Sexism against Male Nurses
“In the field of nursing, men appear to be discriminated against. “While more men are entering the nursing profession, the field is still dominated by women (Wojciechowski 2016).” This is also supported by the Department of Labor statistics and the United Census Bureau which shows there are 2 million registered nurses in America; of that total, only 10 percent are men. This may be because our society is discriminating against men in the nursing profession. Patients may be prejudiced by traditional female and male roles.
Research is pointing to this problem as ambivalent sexism. Ambivalent sexism is defined as a theory that sexism towards women is multidimensional.
In my personal experience, when I am having an annual exam and a man walks into the room, I assume he is the doctor, not the nurse. That is my own personal bias jumping to a conclusion. Nevertheless, my research has shown that there are studies that point to this first reaction as being common. Sociologists and psychologists have studied ambivalent sexism and its two subcategories: hostile and benevolent. Hostile sexism is reflecting negative views of women who challenge traditional gender roles. Benevolent sexism is reflecting positive views of women who conform to these roles.
Together, these forms of sexism can create societal prejudices against men in the nursing profession. Male nurses are not viewed as compassionate, caring, and loving caregivers, whereas female nurses are; this is an example of benevolent sexism. Gender roles in society suggest men to be decisive, resilient, and bread winners not the homemaker, house wife, or caregiver which is the societal gender role of women.
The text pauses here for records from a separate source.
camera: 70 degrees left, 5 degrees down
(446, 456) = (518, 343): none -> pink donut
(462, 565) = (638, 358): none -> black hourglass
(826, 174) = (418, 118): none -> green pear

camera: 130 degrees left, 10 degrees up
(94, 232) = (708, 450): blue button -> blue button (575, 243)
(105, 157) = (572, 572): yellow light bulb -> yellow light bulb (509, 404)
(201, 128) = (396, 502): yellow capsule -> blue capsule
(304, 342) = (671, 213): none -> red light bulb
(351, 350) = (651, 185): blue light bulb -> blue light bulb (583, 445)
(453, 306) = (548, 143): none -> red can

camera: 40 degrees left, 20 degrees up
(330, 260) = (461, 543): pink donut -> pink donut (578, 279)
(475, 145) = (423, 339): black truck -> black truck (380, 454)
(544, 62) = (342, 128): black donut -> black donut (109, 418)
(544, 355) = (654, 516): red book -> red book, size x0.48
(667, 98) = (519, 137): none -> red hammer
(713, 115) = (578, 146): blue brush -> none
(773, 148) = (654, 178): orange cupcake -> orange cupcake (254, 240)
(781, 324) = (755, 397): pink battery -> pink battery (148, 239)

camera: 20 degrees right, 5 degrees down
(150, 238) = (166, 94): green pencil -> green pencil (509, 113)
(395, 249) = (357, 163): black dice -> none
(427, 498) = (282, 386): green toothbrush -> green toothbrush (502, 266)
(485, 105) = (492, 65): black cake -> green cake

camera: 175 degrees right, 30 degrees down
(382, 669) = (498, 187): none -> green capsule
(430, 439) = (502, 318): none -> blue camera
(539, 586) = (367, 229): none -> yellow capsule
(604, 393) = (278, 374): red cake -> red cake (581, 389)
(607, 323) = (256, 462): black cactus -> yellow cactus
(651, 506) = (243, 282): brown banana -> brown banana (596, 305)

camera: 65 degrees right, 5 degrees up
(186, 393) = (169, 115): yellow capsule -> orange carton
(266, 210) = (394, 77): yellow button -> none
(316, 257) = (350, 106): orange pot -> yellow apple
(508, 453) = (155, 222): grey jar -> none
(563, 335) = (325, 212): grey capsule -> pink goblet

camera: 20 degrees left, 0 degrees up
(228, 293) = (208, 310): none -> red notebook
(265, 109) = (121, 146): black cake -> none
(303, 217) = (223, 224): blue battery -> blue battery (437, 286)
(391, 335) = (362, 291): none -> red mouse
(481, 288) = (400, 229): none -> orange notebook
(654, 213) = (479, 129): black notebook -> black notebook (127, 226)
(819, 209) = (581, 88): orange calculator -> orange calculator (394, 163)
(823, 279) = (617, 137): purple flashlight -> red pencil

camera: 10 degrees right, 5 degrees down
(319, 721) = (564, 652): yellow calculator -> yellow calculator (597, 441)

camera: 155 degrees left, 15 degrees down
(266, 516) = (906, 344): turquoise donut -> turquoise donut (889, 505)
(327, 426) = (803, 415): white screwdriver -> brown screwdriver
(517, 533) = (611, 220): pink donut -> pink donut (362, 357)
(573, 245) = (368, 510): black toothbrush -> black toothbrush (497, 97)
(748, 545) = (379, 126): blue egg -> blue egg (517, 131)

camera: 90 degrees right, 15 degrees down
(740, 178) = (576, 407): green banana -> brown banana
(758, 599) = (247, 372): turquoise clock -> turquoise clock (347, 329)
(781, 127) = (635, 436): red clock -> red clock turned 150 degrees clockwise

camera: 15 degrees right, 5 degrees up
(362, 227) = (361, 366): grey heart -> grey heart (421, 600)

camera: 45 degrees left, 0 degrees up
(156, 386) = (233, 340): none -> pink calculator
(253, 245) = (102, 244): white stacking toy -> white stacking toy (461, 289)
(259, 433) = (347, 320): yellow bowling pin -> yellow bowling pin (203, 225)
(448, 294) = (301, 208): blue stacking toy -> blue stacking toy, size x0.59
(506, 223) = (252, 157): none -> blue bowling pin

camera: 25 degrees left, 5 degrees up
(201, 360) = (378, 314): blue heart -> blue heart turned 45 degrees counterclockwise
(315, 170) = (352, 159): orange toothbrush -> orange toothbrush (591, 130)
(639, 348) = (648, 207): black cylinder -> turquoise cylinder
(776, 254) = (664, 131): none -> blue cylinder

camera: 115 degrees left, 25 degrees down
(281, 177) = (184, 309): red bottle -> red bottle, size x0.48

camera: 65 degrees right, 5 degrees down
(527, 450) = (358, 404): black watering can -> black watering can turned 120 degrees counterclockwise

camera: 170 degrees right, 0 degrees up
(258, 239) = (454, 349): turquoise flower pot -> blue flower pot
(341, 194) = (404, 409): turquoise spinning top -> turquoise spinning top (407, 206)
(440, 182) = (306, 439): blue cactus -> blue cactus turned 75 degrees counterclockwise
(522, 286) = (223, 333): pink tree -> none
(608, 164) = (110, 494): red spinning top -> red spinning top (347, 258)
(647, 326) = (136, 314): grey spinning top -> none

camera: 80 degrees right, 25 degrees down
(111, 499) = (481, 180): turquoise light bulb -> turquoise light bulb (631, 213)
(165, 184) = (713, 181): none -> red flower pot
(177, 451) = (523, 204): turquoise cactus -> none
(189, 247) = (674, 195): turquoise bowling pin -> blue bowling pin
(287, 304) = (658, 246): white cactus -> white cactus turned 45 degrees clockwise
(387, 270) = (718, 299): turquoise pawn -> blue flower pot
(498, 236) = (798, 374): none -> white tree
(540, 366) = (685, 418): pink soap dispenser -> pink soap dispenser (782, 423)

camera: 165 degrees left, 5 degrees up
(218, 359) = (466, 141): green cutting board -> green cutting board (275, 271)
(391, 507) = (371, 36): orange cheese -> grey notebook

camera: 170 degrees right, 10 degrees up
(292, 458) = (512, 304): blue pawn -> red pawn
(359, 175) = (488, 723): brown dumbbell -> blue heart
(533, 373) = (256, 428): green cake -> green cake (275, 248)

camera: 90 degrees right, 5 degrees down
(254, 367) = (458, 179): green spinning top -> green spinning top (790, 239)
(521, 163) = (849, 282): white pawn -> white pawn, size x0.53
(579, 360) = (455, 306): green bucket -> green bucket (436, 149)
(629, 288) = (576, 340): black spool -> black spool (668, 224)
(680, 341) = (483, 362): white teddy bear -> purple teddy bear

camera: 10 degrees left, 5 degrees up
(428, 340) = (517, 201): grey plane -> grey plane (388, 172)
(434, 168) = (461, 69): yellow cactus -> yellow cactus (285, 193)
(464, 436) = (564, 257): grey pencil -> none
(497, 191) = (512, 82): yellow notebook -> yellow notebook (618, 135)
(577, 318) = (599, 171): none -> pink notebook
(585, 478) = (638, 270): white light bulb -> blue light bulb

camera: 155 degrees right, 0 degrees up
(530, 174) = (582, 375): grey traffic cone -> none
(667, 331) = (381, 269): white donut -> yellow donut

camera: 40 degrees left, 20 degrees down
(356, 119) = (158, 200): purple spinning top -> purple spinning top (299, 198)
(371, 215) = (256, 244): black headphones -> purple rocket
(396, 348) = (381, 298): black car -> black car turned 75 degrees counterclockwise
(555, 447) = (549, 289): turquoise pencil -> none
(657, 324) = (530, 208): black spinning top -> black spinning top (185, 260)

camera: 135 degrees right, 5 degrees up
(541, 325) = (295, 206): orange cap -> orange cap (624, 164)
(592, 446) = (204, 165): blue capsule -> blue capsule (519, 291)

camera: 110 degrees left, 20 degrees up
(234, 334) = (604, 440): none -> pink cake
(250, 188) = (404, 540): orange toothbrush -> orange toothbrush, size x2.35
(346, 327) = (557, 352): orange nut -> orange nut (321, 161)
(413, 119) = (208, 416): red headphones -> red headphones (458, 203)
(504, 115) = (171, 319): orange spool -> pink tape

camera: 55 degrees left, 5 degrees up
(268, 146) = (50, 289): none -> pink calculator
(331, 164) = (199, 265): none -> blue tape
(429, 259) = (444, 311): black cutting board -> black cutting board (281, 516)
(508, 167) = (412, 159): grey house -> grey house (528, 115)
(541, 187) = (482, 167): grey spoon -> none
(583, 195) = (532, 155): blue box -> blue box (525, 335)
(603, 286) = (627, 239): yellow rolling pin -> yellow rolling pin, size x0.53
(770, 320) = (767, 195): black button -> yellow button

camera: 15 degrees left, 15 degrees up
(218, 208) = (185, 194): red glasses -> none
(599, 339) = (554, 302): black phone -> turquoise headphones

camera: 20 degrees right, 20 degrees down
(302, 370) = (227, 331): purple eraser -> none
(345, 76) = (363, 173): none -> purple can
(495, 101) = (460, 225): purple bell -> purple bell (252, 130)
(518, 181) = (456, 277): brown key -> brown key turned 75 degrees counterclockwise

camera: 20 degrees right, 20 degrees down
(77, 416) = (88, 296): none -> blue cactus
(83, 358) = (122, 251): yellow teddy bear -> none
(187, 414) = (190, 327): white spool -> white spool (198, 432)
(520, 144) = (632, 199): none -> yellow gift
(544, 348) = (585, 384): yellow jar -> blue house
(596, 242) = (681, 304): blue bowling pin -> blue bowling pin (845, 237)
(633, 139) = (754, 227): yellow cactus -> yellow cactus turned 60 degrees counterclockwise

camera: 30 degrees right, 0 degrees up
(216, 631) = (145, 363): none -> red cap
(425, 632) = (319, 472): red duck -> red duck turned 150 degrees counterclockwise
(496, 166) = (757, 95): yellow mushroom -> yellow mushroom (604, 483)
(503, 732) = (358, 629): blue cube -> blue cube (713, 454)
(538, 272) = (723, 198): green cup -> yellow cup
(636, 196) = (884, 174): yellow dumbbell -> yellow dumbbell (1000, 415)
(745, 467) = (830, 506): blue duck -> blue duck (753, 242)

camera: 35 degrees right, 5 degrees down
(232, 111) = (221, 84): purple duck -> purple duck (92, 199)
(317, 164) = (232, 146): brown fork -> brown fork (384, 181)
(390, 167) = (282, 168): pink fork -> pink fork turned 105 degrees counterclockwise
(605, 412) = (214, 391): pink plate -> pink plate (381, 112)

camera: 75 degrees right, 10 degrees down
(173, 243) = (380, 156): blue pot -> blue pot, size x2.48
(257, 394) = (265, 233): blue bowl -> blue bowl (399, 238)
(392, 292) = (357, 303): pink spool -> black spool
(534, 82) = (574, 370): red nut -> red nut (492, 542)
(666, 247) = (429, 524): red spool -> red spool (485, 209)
Male nurses as compassionate caregivers go against societal norms; this is an example of hostile sexism. Sometimes, this leads to intentional or unintentional discrimination upon male nurses. For instance, male patients prefer female nurses over male nurses because the patients feel they would be “homosexual” for letting another man look at their body.
Research has shown economically many manufacturing professions are decreasing at an alarming rate. This leads to the growth of nursing occupations. The nursing profession is a growing lifestyle for many nurses including male nurses. Nursing is an accountable lifestyle where there are always occupations available, with benefits of a sustainable pay wage. “Even though men are a minority, they are all paid more than women (Miller; Fremson. January 4, 2018.) This case may be true, but male nurses still face difficulties in their careers.
At some clinics and hospitals if they are hiring new nursing positions sometimes if the applicant is a male, they don’t even consider the application. Research has shown these facilities do this because they are mostly staffed with females which allows the personal to be more serene working with each other.
Societal messages regarding men in the nursing profession seem to support the theory of male nurse prejudice at a common level. I am not surprised because I thought the same way until I read sociological research explaining why I have formed my opinions. Women are traditionally the caregivers not men. I was not aware of how I was discriminating against male nurses at a subconscious level.”